I knew of the historical importance of the Asia overland route: part Silk Road, part web of desert caravan tracks, above all, a critical cultural highway. For over 1,700 years the trail had been the principal link between Europe and Asia, before it was closed by sea trade and the Ming dynasty. Alexander the Great, the Persians, Mohammed and Marco Polo had all trekked along its dusty path. Last winter, I read about them and the trail's role in the interchange of ideas, spices and faith. I considered how a dozen religions including Christianity, Judaism, Buddhism and Hinduism had coexisted along the route until the coming of Islam. I pored over diligent tomes on British colonialism and the stupid lines drawn on maps which divide the Middle East.
Those hard, old journeys then carried me forward to the Now, or Nearly Now, to the original independent travellers, the Beats, hippies and Intrepids, the kids who adopted the trail in the 1960s. They were the ones whose freedom I envied, whose spontaneity attracted and haunted me, whose bewitching optimism today seems as lost as my once-safe world. I wanted to know why this route became the journey of their age. I needed to put my finger on the triggering events which shot them and so us all along the road. I had to understand how that decade affected the countries traversed, sweeping the region through extraordinary changes, casting such long shadows over our own fearful and protective era.
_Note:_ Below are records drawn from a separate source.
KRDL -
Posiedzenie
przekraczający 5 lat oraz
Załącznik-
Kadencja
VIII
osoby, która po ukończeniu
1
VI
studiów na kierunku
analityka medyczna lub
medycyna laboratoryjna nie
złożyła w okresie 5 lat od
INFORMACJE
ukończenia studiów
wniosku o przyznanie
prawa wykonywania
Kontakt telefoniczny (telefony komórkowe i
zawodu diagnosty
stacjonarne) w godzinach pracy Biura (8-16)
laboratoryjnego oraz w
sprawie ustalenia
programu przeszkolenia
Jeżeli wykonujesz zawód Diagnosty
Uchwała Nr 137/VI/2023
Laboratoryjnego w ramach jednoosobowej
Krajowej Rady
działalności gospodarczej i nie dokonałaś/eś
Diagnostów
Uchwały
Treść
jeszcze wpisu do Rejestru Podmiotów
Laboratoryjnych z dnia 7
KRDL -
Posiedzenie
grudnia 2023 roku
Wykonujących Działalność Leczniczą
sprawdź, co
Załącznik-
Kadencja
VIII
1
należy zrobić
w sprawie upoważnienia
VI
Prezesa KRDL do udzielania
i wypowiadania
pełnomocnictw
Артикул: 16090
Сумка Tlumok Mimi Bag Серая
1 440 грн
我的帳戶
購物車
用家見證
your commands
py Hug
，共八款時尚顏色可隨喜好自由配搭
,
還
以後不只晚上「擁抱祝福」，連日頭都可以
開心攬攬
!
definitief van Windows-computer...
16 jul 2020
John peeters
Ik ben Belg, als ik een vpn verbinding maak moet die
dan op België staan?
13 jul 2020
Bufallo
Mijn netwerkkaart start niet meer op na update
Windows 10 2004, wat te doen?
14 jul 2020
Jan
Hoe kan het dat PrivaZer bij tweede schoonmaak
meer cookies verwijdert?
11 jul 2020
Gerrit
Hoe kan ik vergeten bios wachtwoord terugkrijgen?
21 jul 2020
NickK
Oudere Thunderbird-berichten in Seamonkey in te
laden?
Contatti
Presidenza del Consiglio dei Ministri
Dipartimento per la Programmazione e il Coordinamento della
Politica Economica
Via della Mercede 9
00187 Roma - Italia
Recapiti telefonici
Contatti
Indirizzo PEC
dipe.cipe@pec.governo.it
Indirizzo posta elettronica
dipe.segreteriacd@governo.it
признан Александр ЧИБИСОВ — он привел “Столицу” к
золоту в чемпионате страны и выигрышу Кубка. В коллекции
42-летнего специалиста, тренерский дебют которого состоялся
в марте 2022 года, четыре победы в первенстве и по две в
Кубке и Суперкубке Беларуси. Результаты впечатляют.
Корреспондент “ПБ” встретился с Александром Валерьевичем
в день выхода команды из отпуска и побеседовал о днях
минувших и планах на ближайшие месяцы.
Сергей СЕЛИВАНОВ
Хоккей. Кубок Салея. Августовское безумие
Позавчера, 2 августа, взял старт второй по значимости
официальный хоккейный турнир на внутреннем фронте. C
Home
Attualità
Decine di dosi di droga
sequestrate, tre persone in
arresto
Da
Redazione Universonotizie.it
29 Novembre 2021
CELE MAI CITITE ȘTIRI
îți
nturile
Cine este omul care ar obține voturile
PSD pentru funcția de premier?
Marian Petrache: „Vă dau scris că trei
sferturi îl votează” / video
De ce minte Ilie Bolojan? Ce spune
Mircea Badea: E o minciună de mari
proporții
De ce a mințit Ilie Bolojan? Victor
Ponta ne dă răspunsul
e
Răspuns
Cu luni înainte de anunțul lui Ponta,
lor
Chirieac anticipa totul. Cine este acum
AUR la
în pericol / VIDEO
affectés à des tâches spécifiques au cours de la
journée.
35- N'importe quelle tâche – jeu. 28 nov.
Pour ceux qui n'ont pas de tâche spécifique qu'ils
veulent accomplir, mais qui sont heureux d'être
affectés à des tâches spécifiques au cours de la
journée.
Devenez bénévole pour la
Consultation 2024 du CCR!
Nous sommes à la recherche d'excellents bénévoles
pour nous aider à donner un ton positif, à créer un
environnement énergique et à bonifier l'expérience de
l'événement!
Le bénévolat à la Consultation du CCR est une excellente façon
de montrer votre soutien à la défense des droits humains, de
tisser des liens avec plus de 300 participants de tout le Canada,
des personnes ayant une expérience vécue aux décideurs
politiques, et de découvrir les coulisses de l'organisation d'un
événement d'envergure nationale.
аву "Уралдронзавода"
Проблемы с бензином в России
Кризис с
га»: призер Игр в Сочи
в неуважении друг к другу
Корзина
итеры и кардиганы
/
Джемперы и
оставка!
Then spring came, the great time of traveling, and I flew to Istanbul. I stood before the Blue Mosque and the Milion, the lone stone Roman pillar, worn and fragmented, from which all road distances were once measured. I took that first step. I didn't realize this Journey to the East would be my Pilgrim's Progress "from this World to that which is to come". I couldn't see yet that I was Goldmund cutting free of Narziss. Sal Paradise running down the razor-edge of time. A Merry Prankster on the bus, tootling the multitudes, rolling up for the real Magical Mystery Tour. I simply trusted that my hidden somewhere lay on the road ahead; the perfect place somehow always known to us. All I had to do was reach out for it, to outrun life, to follow one great red line across Asia to the wild beating of my heart.
I looked up at the blue sky into which the swallows were rising and thought: Here it began. Here I begin.